The cooperative took over two Queens CTown locations in January 2013, converting them to Key Food stores. In June 2013, Key Food opened several new locations in New York City within a two-week period. These included two in Queens, four in Brooklyn, and another in Staten Island. In December 2013, Key Food debuted its upscale Urban Market concept in Williamsburg, Brooklyn. A second location opened in Long Island City a year later. In May 2014, the second Key Food location in New Jersey opened in Manalapan. Toward the end of 2014, the cooperative introduced the Food Universe banner with seven stores in New York City.

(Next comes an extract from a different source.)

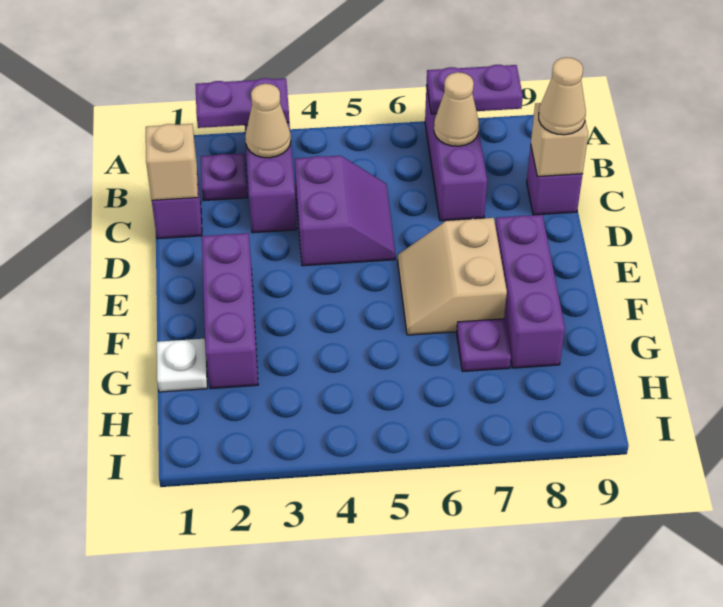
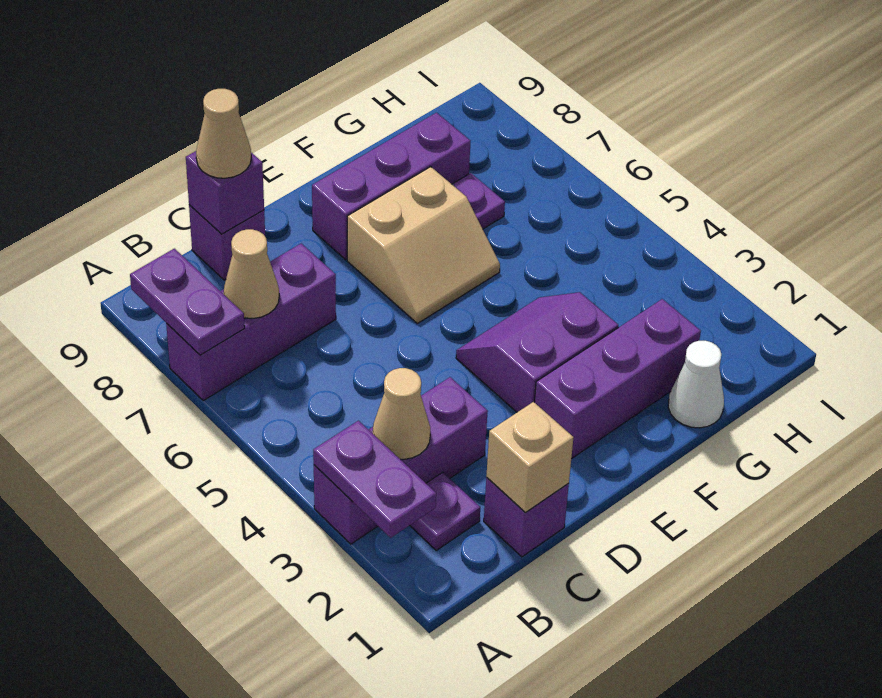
purple 2x2 slope [295,156,395,266] -> purple 2x2 slope moved to [456,292,618,412]
tan 1x1 brick [531,103,588,177] -> purple 1x1 brick [186,151,264,234]
white 1x1 plate [157,339,207,392] -> white 1x1 cone [668,341,724,428]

In December, it opened the Olive Tree Marketplace in Staten Island.

In November 2015, Key Food completed the purchase of 23 stores from the bankrupt A&P, increasing its total number of stores to 212. The stores included three Pathmark, three A&P, 10 Waldbaum's, four Food Emporium, and three Food Basics USA locations in New York and New Jersey. Two of the stores opened as Food Universe locations under corporate operation, rather than cooperative ownership, for the first time in company history. The acquisition made it the largest grocer in New York City.

In July 2015, the cooperative debuted its Windsor Farms banner, opening a store in Brooklyn's Windsor Terrace neighborhood. In December 2015, Key Food acquired the Food Emporium banner name and related intellectual property assets from A&P. The company also acquired the SuperFresh name and assets in February 2016. By October, another 10 former A&P locations had joined the cooperative. In total, it took control of 11% of A&P's 297 stores at the time of its bankruptcy. By June 2016, Key Food had rebranded three stores under the SuperFresh name. In October, the co-op introduced its Urban Meadow private label. At the end of the 2016 fiscal year, Key Food had gained 42 stores from Associated Stores Group over the previous 30 months. In January 2019, Key Food opened its first location in Florida.

When Fairway Market filed for bankruptcy in January 2020, Key Food purchased its Georgetown, Brooklyn store. In October 2020, the cooperative signed a 10-year contract with UNFI for the wholesaler to serve as the primary supplier for its 315 stores. In late 2020, the co-op moved its corporate headquarters from Staten Island to Matawan, New Jersey. By January 2023, Key Food had 62 locations in Florida and four stores in Pennsylvania. In 2025 the contract between UNFI and Key Foods was cancelled by mutual agreement with UNFI indicating that the contract was not profitable. UNFI intends to close its distribution center in Schnecksville, Pennsylvania, in September 2025 laying off over 700 employees.